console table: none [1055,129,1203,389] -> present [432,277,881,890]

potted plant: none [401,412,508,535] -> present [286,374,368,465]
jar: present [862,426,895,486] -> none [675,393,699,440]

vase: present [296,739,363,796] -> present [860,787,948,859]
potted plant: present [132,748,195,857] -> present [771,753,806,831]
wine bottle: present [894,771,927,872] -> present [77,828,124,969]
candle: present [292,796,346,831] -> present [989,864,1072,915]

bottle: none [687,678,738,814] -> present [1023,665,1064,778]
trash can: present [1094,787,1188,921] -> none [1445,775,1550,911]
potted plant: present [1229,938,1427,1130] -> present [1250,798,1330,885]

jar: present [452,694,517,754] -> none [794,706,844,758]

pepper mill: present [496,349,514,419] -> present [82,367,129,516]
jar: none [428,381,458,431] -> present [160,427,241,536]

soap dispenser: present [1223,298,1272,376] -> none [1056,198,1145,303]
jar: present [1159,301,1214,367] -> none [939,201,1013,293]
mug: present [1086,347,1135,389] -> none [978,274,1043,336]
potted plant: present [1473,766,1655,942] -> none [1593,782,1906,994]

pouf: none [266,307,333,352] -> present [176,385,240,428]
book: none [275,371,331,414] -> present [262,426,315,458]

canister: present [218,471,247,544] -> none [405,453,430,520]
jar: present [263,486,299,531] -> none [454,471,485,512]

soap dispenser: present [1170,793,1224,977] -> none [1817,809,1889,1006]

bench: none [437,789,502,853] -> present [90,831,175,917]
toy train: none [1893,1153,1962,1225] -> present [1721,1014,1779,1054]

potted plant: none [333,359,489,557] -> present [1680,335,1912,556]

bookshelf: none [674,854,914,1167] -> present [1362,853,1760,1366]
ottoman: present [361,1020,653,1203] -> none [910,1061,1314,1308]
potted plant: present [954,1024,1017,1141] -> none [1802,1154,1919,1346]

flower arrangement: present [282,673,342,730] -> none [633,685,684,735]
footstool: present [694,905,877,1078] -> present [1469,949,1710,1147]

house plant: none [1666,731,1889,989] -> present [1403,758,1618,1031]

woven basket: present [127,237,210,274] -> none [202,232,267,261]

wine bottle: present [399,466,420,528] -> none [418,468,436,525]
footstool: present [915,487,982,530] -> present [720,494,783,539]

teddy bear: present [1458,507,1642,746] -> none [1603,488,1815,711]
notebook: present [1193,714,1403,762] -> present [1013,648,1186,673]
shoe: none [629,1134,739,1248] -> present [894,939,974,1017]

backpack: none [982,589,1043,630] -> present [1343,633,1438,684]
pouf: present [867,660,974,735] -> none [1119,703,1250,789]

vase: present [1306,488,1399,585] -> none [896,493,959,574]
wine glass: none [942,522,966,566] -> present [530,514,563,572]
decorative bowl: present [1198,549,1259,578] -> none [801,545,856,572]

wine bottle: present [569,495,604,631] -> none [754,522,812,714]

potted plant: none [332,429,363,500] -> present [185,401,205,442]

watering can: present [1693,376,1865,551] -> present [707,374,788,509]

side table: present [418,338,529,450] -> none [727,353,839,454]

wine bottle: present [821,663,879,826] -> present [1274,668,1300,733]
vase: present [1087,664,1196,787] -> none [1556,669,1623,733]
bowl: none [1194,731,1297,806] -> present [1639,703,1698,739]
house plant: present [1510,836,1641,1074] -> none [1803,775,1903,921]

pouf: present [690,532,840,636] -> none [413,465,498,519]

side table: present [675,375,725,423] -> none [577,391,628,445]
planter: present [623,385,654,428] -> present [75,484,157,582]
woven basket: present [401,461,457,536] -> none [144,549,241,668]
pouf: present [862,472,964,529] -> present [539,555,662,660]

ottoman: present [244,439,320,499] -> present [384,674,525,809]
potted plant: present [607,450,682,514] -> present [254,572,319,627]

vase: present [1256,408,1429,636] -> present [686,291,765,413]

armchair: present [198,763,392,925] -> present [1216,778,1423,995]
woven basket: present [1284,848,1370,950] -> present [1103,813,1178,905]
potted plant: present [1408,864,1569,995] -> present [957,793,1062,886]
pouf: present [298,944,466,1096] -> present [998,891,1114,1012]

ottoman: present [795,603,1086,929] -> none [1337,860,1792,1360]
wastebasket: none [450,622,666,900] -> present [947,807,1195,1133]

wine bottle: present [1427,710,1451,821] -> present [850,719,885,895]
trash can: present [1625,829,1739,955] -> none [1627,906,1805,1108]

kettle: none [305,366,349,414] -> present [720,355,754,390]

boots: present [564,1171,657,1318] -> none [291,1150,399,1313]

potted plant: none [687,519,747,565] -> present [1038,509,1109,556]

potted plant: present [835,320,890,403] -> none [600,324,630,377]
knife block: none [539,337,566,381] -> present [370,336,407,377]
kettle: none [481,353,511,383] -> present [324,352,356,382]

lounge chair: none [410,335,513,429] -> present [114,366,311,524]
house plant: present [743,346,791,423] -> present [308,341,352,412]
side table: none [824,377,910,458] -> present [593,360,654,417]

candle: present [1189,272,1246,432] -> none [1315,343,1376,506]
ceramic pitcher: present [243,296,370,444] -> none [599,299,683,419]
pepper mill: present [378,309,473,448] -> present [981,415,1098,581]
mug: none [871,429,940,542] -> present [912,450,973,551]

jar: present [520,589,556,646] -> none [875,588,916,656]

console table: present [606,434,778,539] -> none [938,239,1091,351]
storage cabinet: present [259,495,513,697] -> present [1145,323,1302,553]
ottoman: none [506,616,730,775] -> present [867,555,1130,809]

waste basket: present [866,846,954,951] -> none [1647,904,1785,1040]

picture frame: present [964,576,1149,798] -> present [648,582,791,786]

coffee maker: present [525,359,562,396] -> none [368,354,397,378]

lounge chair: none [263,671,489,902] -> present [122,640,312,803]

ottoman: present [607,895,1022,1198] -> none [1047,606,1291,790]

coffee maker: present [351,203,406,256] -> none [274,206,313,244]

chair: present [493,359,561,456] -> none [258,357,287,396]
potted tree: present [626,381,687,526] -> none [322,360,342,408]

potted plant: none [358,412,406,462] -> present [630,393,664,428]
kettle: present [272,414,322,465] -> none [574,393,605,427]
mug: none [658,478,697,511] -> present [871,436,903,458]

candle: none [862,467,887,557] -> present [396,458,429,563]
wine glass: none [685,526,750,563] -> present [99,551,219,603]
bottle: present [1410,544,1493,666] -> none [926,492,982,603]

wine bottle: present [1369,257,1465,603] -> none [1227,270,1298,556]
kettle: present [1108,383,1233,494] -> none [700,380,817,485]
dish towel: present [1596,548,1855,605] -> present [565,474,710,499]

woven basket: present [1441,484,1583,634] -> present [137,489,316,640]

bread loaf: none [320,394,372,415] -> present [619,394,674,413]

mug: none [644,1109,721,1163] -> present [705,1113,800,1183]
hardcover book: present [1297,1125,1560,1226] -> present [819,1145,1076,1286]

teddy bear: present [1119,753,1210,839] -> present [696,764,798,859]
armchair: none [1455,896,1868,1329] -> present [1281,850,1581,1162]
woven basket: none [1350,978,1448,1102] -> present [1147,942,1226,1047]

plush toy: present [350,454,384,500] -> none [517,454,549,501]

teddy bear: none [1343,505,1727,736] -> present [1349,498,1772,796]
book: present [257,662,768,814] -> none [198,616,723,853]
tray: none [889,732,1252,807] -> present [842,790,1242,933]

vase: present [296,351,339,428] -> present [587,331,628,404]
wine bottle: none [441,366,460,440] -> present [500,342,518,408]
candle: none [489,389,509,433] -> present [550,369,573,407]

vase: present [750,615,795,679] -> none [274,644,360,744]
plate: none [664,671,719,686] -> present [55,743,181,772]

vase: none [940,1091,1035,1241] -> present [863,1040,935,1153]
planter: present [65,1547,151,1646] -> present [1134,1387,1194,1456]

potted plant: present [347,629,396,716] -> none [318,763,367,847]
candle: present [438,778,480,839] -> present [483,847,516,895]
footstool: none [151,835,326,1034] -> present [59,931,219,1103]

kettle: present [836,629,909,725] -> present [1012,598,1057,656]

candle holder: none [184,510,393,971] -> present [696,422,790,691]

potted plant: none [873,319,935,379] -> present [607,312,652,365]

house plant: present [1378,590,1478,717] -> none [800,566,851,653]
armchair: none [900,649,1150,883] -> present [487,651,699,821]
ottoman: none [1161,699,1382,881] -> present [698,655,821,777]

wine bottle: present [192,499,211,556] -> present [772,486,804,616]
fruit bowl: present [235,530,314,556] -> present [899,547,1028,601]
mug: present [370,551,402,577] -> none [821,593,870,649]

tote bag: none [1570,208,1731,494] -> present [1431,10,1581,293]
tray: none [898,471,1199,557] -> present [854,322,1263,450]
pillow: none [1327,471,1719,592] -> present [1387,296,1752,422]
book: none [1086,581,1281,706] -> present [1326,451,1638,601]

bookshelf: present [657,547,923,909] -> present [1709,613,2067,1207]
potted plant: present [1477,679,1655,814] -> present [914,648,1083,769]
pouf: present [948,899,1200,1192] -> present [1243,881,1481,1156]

● ● ●

Would you print exactly and only the lines of the material above that run from the line with "house plant: present [1510,836,1641,1074]" through the line with "ceramic pitcher: present", both included?

house plant: present [1510,836,1641,1074] -> none [1803,775,1903,921]

pouf: present [690,532,840,636] -> none [413,465,498,519]

side table: present [675,375,725,423] -> none [577,391,628,445]
planter: present [623,385,654,428] -> present [75,484,157,582]
woven basket: present [401,461,457,536] -> none [144,549,241,668]
pouf: present [862,472,964,529] -> present [539,555,662,660]

ottoman: present [244,439,320,499] -> present [384,674,525,809]
potted plant: present [607,450,682,514] -> present [254,572,319,627]

vase: present [1256,408,1429,636] -> present [686,291,765,413]

armchair: present [198,763,392,925] -> present [1216,778,1423,995]
woven basket: present [1284,848,1370,950] -> present [1103,813,1178,905]
potted plant: present [1408,864,1569,995] -> present [957,793,1062,886]
pouf: present [298,944,466,1096] -> present [998,891,1114,1012]

ottoman: present [795,603,1086,929] -> none [1337,860,1792,1360]
wastebasket: none [450,622,666,900] -> present [947,807,1195,1133]

wine bottle: present [1427,710,1451,821] -> present [850,719,885,895]
trash can: present [1625,829,1739,955] -> none [1627,906,1805,1108]

kettle: none [305,366,349,414] -> present [720,355,754,390]

boots: present [564,1171,657,1318] -> none [291,1150,399,1313]

potted plant: none [687,519,747,565] -> present [1038,509,1109,556]

potted plant: present [835,320,890,403] -> none [600,324,630,377]
knife block: none [539,337,566,381] -> present [370,336,407,377]
kettle: none [481,353,511,383] -> present [324,352,356,382]

lounge chair: none [410,335,513,429] -> present [114,366,311,524]
house plant: present [743,346,791,423] -> present [308,341,352,412]
side table: none [824,377,910,458] -> present [593,360,654,417]

candle: present [1189,272,1246,432] -> none [1315,343,1376,506]
ceramic pitcher: present [243,296,370,444] -> none [599,299,683,419]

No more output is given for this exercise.